------ Records ------

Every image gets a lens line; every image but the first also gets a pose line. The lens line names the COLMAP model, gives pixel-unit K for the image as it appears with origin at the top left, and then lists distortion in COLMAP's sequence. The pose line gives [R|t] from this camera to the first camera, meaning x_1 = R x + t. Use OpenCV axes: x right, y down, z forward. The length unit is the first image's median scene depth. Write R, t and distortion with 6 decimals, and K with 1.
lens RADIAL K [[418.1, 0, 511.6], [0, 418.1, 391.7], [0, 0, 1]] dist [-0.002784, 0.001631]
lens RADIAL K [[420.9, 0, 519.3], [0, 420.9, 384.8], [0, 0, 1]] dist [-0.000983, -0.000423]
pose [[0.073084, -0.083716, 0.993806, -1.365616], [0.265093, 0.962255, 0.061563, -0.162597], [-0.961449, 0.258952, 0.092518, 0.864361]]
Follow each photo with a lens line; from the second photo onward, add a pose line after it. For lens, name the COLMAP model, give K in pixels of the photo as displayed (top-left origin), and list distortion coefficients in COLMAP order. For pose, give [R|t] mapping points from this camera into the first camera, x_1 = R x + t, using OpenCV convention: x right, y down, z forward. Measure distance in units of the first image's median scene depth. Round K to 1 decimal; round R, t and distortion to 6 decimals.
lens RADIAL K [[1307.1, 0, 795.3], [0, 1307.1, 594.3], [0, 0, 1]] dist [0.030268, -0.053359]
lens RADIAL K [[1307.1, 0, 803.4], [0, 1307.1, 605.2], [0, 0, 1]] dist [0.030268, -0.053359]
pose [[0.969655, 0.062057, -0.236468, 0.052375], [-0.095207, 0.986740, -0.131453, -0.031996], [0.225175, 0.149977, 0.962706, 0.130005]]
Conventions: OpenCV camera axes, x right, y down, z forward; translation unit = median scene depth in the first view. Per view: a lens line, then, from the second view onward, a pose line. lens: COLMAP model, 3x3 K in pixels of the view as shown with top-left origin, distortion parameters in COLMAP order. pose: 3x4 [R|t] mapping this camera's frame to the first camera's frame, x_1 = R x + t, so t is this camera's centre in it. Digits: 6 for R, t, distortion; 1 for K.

------

### [Action item]
Copy out every line of the data above word for word, from the first line through the last.

### [Response below]
Every image gets a lens line; every image but the first also gets a pose line. The lens line names the COLMAP model, gives pixel-unit K for the image as it appears with origin at the top left, and then lists distortion in COLMAP's sequence. The pose line gives [R|t] from this camera to the first camera, meaning x_1 = R x + t. Use OpenCV axes: x right, y down, z forward. The length unit is the first image's median scene depth. Write R, t and distortion with 6 decimals, and K with 1.
lens RADIAL K [[418.1, 0, 511.6], [0, 418.1, 391.7], [0, 0, 1]] dist [-0.002784, 0.001631]
lens RADIAL K [[420.9, 0, 519.3], [0, 420.9, 384.8], [0, 0, 1]] dist [-0.000983, -0.000423]
pose [[0.073084, -0.083716, 0.993806, -1.365616], [0.265093, 0.962255, 0.061563, -0.162597], [-0.961449, 0.258952, 0.092518, 0.864361]]
Follow each photo with a lens line; from the second photo onward, add a pose line after it. For lens, name the COLMAP model, give K in pixels of the photo as displayed (top-left origin), and list distortion coefficients in COLMAP order. For pose, give [R|t] mapping points from this camera into the first camera, x_1 = R x + t, using OpenCV convention: x right, y down, z forward. Measure distance in units of the first image's median scene depth. Round K to 1 decimal; round R, t and distortion to 6 decimals.
lens RADIAL K [[1307.1, 0, 795.3], [0, 1307.1, 594.3], [0, 0, 1]] dist [0.030268, -0.053359]
lens RADIAL K [[1307.1, 0, 803.4], [0, 1307.1, 605.2], [0, 0, 1]] dist [0.030268, -0.053359]
pose [[0.969655, 0.062057, -0.236468, 0.052375], [-0.095207, 0.986740, -0.131453, -0.031996], [0.225175, 0.149977, 0.962706, 0.130005]]
Conventions: OpenCV camera axes, x right, y down, z forward; translation unit = median scene depth in the first view. Per view: a lens line, then, from the second view onward, a pose line. lens: COLMAP model, 3x3 K in pixels of the view as shown with top-left origin, distortion parameters in COLMAP order. pose: 3x4 [R|t] mapping this camera's frame to the first camera's frame, x_1 = R x + t, so t is this camera's centre in it. Digits: 6 for R, t, distortion; 1 for K.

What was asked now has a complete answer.